REQUIRED WORK: Find the word "down" below. Copy each line that has it.

Saved data entries:
####################

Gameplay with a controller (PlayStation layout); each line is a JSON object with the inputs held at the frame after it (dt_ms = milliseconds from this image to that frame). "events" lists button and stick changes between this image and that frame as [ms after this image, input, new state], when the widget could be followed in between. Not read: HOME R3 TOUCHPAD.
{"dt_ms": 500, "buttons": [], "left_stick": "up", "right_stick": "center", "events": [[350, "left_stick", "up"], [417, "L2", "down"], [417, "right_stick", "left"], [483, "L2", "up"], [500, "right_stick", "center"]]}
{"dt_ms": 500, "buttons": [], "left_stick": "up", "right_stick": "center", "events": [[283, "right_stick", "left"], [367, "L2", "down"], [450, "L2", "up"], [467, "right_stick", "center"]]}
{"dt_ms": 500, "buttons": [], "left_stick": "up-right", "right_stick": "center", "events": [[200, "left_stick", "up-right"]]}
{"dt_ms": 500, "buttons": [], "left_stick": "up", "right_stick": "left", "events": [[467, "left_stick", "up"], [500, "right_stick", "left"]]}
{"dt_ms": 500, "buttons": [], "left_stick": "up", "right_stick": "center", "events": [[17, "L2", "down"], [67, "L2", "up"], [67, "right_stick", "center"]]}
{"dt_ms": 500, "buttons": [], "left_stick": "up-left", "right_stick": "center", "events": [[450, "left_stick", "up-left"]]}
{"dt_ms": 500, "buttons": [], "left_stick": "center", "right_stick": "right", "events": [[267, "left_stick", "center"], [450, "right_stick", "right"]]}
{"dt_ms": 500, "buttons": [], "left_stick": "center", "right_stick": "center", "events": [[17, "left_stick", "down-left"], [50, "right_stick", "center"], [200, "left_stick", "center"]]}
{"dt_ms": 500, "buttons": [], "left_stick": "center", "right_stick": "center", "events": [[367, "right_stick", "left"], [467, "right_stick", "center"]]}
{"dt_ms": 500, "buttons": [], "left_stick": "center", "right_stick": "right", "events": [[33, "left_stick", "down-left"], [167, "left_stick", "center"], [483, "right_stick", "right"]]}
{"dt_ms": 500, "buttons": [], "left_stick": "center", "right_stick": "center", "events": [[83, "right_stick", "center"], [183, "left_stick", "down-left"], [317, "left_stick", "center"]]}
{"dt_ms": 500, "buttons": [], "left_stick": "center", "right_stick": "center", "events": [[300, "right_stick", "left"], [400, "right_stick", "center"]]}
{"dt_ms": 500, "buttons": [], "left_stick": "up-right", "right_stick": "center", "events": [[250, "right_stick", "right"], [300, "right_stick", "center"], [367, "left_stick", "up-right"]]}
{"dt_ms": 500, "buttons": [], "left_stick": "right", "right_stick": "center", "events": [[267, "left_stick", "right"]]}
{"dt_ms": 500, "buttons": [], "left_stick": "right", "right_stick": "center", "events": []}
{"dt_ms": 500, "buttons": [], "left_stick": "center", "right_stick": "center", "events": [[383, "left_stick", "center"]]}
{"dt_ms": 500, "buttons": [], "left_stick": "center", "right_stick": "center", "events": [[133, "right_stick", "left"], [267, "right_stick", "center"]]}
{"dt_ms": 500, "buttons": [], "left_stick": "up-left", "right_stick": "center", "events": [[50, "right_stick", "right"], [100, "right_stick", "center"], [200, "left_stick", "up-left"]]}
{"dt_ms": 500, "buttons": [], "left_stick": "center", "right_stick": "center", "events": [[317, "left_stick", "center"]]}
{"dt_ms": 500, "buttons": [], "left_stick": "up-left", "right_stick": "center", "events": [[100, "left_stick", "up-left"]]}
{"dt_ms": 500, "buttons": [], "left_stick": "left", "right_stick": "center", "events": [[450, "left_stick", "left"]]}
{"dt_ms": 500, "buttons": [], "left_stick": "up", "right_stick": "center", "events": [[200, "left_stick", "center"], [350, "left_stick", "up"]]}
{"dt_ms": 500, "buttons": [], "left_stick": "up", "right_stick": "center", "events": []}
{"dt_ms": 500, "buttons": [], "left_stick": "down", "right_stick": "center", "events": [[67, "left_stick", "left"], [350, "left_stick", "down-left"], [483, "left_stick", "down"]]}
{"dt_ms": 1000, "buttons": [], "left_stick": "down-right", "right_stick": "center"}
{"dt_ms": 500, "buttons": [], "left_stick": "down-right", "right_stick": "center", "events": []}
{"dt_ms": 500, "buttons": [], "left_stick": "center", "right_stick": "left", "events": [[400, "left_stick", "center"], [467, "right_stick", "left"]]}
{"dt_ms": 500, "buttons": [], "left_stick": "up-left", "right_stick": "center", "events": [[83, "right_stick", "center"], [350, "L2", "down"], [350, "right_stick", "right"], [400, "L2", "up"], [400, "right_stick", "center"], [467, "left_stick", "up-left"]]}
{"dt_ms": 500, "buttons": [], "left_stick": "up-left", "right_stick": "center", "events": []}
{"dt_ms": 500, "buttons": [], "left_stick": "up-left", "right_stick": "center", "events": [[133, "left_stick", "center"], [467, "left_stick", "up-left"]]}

####################

ANSWER TO THIS EXERCISE:
{"dt_ms": 500, "buttons": [], "left_stick": "up", "right_stick": "center", "events": [[350, "left_stick", "up"], [417, "L2", "down"], [417, "right_stick", "left"], [483, "L2", "up"], [500, "right_stick", "center"]]}
{"dt_ms": 500, "buttons": [], "left_stick": "up", "right_stick": "center", "events": [[283, "right_stick", "left"], [367, "L2", "down"], [450, "L2", "up"], [467, "right_stick", "center"]]}
{"dt_ms": 500, "buttons": [], "left_stick": "up", "right_stick": "center", "events": [[17, "L2", "down"], [67, "L2", "up"], [67, "right_stick", "center"]]}
{"dt_ms": 500, "buttons": [], "left_stick": "center", "right_stick": "center", "events": [[17, "left_stick", "down-left"], [50, "right_stick", "center"], [200, "left_stick", "center"]]}
{"dt_ms": 500, "buttons": [], "left_stick": "center", "right_stick": "right", "events": [[33, "left_stick", "down-left"], [167, "left_stick", "center"], [483, "right_stick", "right"]]}
{"dt_ms": 500, "buttons": [], "left_stick": "center", "right_stick": "center", "events": [[83, "right_stick", "center"], [183, "left_stick", "down-left"], [317, "left_stick", "center"]]}
{"dt_ms": 500, "buttons": [], "left_stick": "down", "right_stick": "center", "events": [[67, "left_stick", "left"], [350, "left_stick", "down-left"], [483, "left_stick", "down"]]}
{"dt_ms": 1000, "buttons": [], "left_stick": "down-right", "right_stick": "center"}
{"dt_ms": 500, "buttons": [], "left_stick": "down-right", "right_stick": "center", "events": []}
{"dt_ms": 500, "buttons": [], "left_stick": "up-left", "right_stick": "center", "events": [[83, "right_stick", "center"], [350, "L2", "down"], [350, "right_stick", "right"], [400, "L2", "up"], [400, "right_stick", "center"], [467, "left_stick", "up-left"]]}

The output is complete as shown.